9-Salgın neoliberal rüzgârlarla birlikte sağlığın özelleşmesinin, kamusal sağlık hizmetinin gerilemesinin ağır faturasını toplumların önüne koyuyor. ABD gibi zenginlerin yüksek standartlı özel hastanelerden yararlandığı, buna karşın 28 milyon kişinin sigortasız çalıştığı, 11 milyon kaçak göçmenin bulunduğu zengin bir ülkede virüs testleri dahi yapılamıyor. İskandinav ülkelerinin aksine sağlık hizmetini bölük pörçük özel hastanelere emanet eden İtalya-İspanya gibi ülkelerde Korona salgınının çok daha büyük hasara yol açtığı görülüyor.

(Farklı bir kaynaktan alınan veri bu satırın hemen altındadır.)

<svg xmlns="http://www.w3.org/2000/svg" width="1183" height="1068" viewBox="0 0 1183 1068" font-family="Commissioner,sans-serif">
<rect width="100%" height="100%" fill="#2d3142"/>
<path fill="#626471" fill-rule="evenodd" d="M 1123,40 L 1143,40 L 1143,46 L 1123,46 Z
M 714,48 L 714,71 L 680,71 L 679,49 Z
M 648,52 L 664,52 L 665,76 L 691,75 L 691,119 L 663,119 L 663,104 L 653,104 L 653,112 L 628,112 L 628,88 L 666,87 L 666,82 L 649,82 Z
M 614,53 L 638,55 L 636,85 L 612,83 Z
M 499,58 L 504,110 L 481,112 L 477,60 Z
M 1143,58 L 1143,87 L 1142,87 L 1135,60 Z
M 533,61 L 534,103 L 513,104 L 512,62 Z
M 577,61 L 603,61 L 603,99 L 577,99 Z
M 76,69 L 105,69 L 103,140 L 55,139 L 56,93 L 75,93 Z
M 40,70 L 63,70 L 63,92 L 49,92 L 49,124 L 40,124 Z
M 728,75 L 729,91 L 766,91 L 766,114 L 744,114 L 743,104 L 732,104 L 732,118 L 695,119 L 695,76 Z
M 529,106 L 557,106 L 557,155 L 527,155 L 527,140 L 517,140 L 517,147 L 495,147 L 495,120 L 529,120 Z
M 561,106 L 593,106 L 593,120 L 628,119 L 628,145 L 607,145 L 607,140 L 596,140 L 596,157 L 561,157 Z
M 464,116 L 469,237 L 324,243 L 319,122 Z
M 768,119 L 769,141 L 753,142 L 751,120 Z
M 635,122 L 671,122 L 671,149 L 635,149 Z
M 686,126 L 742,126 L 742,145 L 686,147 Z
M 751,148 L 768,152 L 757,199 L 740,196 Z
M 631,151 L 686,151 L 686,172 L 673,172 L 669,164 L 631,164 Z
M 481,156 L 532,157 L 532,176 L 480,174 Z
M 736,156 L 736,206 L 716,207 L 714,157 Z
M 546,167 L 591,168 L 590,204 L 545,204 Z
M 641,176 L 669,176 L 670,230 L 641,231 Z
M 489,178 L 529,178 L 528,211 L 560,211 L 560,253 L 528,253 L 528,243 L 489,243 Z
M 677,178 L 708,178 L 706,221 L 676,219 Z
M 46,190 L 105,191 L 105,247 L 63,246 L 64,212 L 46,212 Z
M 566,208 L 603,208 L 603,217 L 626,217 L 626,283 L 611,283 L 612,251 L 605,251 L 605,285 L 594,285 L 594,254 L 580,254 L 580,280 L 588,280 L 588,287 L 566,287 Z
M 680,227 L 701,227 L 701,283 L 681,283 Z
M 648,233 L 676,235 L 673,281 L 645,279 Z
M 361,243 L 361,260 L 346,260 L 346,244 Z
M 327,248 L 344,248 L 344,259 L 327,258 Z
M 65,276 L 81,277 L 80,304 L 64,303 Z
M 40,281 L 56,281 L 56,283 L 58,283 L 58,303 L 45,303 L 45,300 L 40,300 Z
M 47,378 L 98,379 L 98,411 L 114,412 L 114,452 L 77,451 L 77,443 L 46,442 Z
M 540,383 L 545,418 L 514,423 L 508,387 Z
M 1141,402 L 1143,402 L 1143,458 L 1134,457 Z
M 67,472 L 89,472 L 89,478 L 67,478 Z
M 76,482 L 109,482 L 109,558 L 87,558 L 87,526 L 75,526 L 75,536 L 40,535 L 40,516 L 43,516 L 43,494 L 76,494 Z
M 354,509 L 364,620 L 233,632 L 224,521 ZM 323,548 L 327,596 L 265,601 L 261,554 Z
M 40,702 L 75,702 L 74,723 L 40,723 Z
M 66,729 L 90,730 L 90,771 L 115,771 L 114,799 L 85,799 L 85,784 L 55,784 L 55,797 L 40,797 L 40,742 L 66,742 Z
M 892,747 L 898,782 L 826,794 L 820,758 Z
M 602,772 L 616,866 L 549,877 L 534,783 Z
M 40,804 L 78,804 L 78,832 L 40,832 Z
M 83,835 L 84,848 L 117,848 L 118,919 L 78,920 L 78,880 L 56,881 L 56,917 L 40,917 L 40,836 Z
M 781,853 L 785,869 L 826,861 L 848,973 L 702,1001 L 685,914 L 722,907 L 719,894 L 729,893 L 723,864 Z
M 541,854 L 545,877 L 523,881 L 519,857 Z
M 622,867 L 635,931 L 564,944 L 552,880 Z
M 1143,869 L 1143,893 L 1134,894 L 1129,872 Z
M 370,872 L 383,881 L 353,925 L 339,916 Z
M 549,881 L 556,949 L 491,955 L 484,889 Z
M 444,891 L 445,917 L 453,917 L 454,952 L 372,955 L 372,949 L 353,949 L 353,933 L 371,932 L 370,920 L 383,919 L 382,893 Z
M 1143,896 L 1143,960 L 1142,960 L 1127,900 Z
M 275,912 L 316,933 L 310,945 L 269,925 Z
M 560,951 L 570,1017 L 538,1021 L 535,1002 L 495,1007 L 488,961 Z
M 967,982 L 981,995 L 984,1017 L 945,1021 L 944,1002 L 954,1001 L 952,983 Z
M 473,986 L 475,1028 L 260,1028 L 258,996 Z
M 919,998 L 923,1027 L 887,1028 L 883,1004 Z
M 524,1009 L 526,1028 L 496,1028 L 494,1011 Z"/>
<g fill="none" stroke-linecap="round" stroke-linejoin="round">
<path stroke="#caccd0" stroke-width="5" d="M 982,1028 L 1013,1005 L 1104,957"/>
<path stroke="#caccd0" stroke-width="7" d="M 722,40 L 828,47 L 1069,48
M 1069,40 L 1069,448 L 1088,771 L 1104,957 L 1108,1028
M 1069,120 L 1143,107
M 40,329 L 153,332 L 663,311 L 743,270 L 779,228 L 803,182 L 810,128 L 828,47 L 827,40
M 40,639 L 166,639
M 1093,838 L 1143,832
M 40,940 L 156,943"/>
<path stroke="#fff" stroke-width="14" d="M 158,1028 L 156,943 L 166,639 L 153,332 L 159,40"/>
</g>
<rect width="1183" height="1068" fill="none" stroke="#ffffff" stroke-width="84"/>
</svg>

10-Bazı sektörlerin kalıcı bir biçimde daralmaları ihtimali ortaya çıkıyor. Son 10-15 yılda iyice yaygınlaşan turizm faaliyetlerinin ve iş seyahatlerinin azalması, havacılık şirketlerinde iflasları getirebilir. Toplantıların tele-konferans benzeri yollarla yapılması pratikleri bu süreçte iyice kalıcı hale gelebilir. Bu da sadece ulaşım değil, otelcilik, lokantacılık, kültür ve eğlence sektörlerinde gelir, buna bağlı olarak istihdam kaybına neden olur. Küresel iklim değişikliği tehlikesi açısından hayırlı sayılabilecek bu gelişmelerin olumsuz ekonomik ve sosyal sonuçları ortaya çıkar.
Ekonomik çözüm önerilerini isterseniz bir sonraki yazıya bırakalım. Sağlıcakla kalın.